Barnett, wants us to expand  our way of thinking, specifically about the role of the university in this rapidly changing world. He urges and presses for an approach that releases the imagination, that enables creativity and that is simultaneously optimistic, critical, and deep. He likens this approach to consideration of 'feasible utopias'. And he offers the scaffolding to enable the ideas to emerge, while critiquing both the present system of education and some of the 120 plus alternatives that he has identified in the literature.

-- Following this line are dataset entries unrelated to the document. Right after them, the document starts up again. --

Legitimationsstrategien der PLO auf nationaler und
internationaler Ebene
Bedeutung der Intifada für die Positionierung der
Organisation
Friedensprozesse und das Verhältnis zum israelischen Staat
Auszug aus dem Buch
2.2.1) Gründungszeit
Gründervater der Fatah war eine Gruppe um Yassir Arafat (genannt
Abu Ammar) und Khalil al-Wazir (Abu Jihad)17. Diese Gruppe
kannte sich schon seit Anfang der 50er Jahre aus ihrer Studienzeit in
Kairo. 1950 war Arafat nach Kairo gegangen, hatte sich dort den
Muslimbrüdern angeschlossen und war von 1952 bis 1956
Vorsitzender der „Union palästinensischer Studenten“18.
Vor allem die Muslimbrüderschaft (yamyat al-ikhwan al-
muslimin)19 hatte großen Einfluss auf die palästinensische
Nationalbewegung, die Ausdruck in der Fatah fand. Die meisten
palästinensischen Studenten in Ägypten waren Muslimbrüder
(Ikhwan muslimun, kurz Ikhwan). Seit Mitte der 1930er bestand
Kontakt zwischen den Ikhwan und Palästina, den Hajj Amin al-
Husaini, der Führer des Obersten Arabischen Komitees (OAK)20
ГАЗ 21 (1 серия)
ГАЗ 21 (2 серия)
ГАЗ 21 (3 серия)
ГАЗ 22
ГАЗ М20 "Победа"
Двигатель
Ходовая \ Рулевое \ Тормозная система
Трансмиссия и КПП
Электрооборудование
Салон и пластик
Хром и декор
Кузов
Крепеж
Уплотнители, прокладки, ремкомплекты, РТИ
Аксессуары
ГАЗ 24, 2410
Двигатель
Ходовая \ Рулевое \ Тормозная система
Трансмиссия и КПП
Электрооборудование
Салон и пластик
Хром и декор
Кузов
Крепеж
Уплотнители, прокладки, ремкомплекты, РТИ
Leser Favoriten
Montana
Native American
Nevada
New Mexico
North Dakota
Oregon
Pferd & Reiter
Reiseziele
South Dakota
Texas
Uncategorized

The possibilities are palpable in each of their presentations. And the fecundity of possibility is the necessary soil for new species of social learning to evolve and prosper. What is one of the many attributes both thinkers share is the tone in which they offer their thoughts. It feels like a generous gift. Offered not with arrogance, but with a desire to engage a wider community in thoughtful, civil conversation about what is possible, not probable, not certain.

perhaps the Lynds' poem, We Believe says it best from Cushion in the Road (pp.170-71) copyrighted 1990s by Staughton and Alice Lynd

We believe
Not only in the lengthening of days
And the return of springtime,
But in sudden reversals,

Unexpected triumphs.

We believe in the restoration
Of trust between friends,
And in the ability of ordinary folk

To puncture lies.

We believe in the way to be safe
Is not to enclose ourselves in walls
Of cash and property,

But to live in solidarity
With those who need us.

How can we give the Good
More chance to prevail?

What can we add
To the chemistry of change?

Surely, first, persistence.
Prisoners are obliged to learn it.

How many times did Nelson Mandela
Reach for his shovel in the limestone quarry?

Soon Mumia will have been behind bars
More than Mandela's 27 years.

"Keep smiling," we told 
The man serving two life sentences
For crimes of which he may be
Completely innocent.

He replied "I have to.
But inside my heart is broken."

So, while we ask to persist,

To be dogged, to stay strong,

We must also be open every moment
To that which only yesterday
Seemed impossible,
To transformation
Of quantity into quality,

To the instantaneous advent
Of the unimaginably new.

***
ALSO:

The good we secure for ourselves
Is precarious and uncertain
Until it is secured for all of us

And incorporated into our common life.